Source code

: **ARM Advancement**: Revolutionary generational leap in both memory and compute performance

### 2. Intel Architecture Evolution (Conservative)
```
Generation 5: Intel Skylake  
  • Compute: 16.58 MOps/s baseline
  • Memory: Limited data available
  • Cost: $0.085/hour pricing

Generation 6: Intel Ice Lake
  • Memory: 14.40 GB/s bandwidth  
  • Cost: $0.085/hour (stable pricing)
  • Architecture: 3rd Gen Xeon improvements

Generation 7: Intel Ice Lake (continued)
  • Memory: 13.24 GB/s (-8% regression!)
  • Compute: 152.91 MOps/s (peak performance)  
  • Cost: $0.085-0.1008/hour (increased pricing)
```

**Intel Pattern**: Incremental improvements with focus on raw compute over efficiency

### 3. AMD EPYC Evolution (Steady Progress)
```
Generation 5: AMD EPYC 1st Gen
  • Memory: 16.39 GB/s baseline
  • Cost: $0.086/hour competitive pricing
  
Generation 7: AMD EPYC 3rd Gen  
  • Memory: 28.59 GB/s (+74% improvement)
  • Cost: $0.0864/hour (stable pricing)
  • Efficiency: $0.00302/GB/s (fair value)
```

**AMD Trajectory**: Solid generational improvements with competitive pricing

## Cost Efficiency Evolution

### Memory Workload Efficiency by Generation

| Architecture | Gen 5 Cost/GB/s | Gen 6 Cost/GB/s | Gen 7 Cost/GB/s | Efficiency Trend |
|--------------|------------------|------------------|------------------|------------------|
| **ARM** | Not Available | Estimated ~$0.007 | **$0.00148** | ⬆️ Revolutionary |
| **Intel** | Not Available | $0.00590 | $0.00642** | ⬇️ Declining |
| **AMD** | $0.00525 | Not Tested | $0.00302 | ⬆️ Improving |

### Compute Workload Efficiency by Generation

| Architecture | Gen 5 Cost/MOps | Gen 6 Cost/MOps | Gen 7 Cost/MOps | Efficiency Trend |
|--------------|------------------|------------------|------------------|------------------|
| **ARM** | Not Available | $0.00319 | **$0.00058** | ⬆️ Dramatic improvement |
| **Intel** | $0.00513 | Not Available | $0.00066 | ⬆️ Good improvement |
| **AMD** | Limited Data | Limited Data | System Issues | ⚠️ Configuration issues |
========================================================================
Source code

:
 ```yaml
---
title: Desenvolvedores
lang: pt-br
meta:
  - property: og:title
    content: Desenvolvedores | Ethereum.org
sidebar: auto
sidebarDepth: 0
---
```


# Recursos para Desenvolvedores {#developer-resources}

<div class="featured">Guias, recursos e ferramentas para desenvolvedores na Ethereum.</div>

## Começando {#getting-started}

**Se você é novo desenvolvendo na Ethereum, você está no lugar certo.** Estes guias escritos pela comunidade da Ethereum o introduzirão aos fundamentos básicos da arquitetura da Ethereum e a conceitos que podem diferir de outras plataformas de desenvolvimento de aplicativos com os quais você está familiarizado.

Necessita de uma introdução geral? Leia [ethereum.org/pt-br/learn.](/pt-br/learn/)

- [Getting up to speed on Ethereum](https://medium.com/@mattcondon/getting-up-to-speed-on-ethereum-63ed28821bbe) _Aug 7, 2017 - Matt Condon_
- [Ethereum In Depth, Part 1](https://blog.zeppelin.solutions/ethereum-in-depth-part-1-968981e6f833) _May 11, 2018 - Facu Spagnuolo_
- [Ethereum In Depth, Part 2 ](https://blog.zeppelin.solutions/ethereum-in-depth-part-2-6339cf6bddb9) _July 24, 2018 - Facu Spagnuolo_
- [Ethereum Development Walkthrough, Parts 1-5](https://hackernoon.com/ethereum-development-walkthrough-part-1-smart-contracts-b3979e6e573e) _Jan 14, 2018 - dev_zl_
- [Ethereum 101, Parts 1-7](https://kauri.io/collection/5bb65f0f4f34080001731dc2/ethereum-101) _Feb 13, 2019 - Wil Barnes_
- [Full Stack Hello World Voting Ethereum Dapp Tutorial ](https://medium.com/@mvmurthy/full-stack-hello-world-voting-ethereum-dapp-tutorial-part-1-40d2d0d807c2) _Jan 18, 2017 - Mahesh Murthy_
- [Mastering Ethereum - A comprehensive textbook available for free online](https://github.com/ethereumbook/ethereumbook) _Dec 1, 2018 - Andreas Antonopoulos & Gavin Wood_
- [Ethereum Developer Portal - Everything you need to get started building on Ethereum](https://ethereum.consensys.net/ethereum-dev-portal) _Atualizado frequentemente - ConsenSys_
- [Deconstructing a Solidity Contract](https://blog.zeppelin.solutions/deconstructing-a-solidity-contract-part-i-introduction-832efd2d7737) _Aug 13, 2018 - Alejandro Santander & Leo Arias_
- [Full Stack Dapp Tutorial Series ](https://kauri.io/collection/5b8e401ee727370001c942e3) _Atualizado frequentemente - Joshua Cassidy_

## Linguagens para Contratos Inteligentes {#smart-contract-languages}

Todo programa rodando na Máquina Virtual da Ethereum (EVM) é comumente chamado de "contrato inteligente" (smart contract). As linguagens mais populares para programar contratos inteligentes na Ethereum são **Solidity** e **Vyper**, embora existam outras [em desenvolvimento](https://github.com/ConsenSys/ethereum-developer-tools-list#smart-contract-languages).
========================================================================
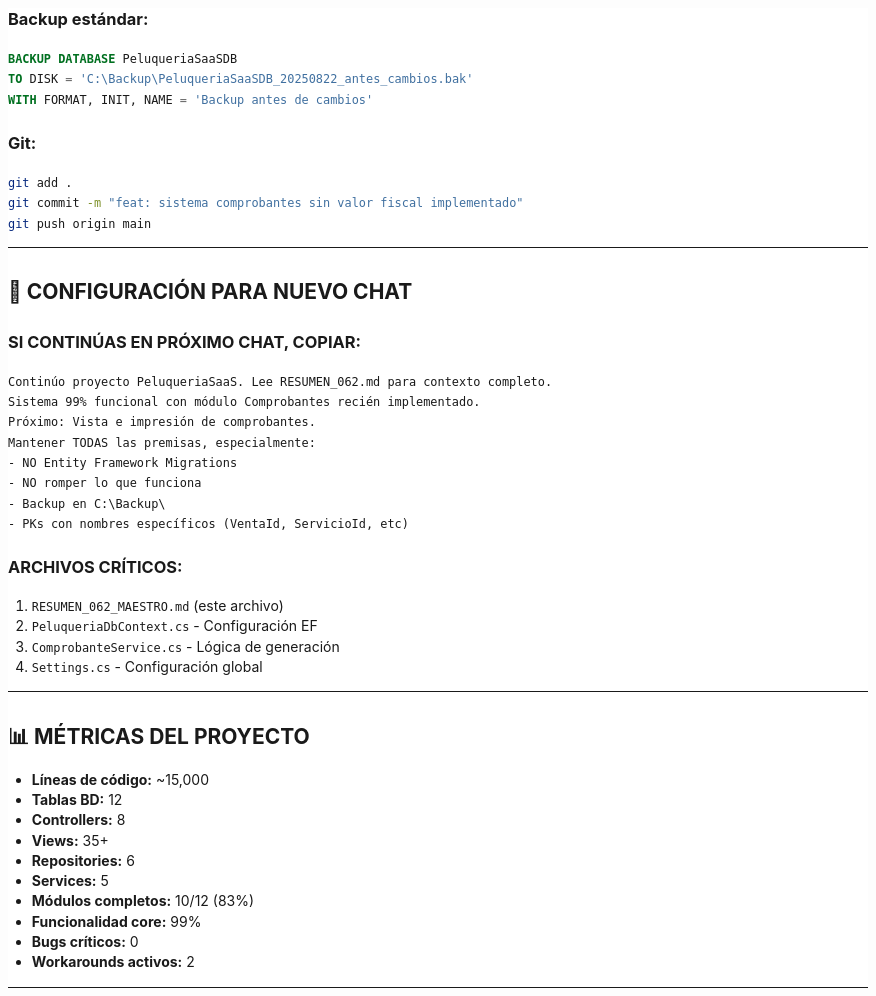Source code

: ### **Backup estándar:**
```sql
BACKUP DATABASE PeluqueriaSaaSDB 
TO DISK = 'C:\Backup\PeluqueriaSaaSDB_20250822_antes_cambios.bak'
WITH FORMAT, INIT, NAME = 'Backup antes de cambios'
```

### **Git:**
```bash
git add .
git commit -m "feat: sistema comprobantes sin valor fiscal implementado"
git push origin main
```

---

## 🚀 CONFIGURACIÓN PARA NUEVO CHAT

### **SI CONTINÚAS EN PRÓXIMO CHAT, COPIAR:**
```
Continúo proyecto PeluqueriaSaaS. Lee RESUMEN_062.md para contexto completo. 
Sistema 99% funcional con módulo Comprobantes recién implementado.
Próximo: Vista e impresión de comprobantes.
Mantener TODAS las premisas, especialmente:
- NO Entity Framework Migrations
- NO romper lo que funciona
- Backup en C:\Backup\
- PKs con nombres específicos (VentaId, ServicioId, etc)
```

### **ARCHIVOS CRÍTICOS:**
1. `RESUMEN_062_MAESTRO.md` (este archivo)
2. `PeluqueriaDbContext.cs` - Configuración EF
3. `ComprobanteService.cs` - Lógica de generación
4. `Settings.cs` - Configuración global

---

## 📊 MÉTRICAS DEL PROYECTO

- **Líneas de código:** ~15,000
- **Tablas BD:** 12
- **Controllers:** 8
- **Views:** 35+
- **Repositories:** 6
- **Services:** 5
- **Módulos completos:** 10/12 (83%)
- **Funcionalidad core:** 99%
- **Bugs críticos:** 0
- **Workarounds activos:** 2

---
========================================================================
Return every line of the records in which the word "Architecture" is found.

### 2. Intel Architecture Evolution (Conservative)
  • Architecture: 3rd Gen Xeon improvements
| Architecture | Gen 5 Cost/GB/s | Gen 6 Cost/GB/s | Gen 7 Cost/GB/s | Efficiency Trend |
| Architecture | Gen 5 Cost/MOps | Gen 6 Cost/MOps | Gen 7 Cost/MOps | Efficiency Trend |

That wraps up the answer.